Flutterwave Raises $170m in Series C Round, Becomes a Unicorn

Flutterwave Raises $170m in Series C Round, Becomes a Unicorn

Flutterwave, the African-focused Nigerian fintech startup taking the world by storm has raised $170 million in series C funding, shooting its value up to unicorn status.

The series C, which was led by New York-based private investment firm Avenir Capital and US hedge fund and investment firm Tiger Global, catapulted Flutterwave’s valuation to over $1 billion.

The latest round thus places the startup in the unicorn status alongside Interswitch and Jumia, the other African startups who have attained the status.

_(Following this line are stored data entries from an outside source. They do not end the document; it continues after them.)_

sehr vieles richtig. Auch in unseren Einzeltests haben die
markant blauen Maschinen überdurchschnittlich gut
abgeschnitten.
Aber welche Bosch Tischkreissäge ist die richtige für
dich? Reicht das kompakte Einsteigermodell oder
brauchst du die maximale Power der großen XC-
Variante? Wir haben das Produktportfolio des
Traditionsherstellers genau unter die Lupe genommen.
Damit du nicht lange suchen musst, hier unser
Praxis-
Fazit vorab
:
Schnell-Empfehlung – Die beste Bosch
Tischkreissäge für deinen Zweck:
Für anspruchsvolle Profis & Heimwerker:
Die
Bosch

“The company’s valuation is now in excess of $1 billion. The fundraise brings the total investment in Flutterwave to $225 million,” the company said in a statement.

New and existing investors who participated in the round include DST Global, Early Capital Berrywood, Green Visor Capital, Greycroft Capital, Insight Ventures, Paypal, Salesforce Ventures, Tiger Management, WorldpayFIS 9yards Capital.

“We may consider the possibility of listing in New York or a possible dual listing in New York and Nigeria,” Flutterwave CEO and co-founder Olugbenga Agboola told Reuters on Tuesday.

The African-focused fintech said Tuesday the round will be used to further its customer base in existing and international markets and to develop new products. It also intends to improve existing products like Barter, which has over 500,000 users.

CEO of Flutterwave

It explained that the growth has been spurred by COVID-19 pandemic which accelerated the shift to digital payments in Africa. Streaming, gaming, remittance and e-commerce are among the pandemic-induced activities which spurred Flutterwave’s growth within the last one year.

Flutterwave has carried out more than 140 million transactions worth more than $9 billion since it was founded in 2016, and has raised $225 million to distinguish itself with the few African startups that crossed the $200 million threshold. In 2020; it closed a $35 million Series B round having had a $20 million Series A round in 2018.

The company said more than 290,000 businesses use its platform to carry out payments, adding that they can carry out transactions “in 150 currencies and multiple payment modes including local and international cards, mobile wallets, bank transfers and Barter by Flutterwave.”

Agboola told TechCrunch that the company is live in 20 African countries with an infrastructure reach in over 33 countries in the continent. He said the startup grew more than 100% in revenue within the past year due to the pandemic without being specific on numbers. It also contributed to its compound annual growth rate (CAGR) of 226% from 2018.

The $170 million round underscores the high-flying state of the African fintech market which has attracted between 25% to 31% of the total VC funding last year from many sources.

In 2019, Interswitch recorded tremendous growth with its local-only verve debit card that it moved to internationalize it. The move attracted $63.3 million in debit-financing via bond placement with Securities and Exchange Commission of Nigeria (SEC). Visa bought a 20% stake in Interswitch for $200 million, pushing its value to $1 billion.

Paystack founders

Paystack , another fintech startup in Nigeria also made headlines in October last year with $200 million acquisition by Stripe.

But despite its rapid growth, attaining the Unicorn status in less than 10 years after it was founded; Agboola said Flutterwave will not follow the acquisition trajectory but will likely go for listing.

“Like every other startup, we’re thinking about ways to create exit tools for our investors. So, a listing is very much in our plans, but for now, we’re focused on giving the best value to our customers,” he told Techcrunch.

But having been known for its partnership model, which was in play when it partnered with Visa to launch Barter, and Alipay to facilitate payment between Africa and China, and in 2020, Worldpay FIS for payments in Africa, Agboola does not rule out acquisition completely.

“We believe in payments in partnerships as you have to partner to scale. So, if in the course of making partnerships and scaling and we identify promising companies with a similar ethos and have our vision in mind, that is in making Africa a country, an acquisition isn’t off the table,” he said.

Agboola said the company’s next move will be to go live in North Africa, where it hopes to capture more market share even though it will face fierce competition from a local market leader, Fawry.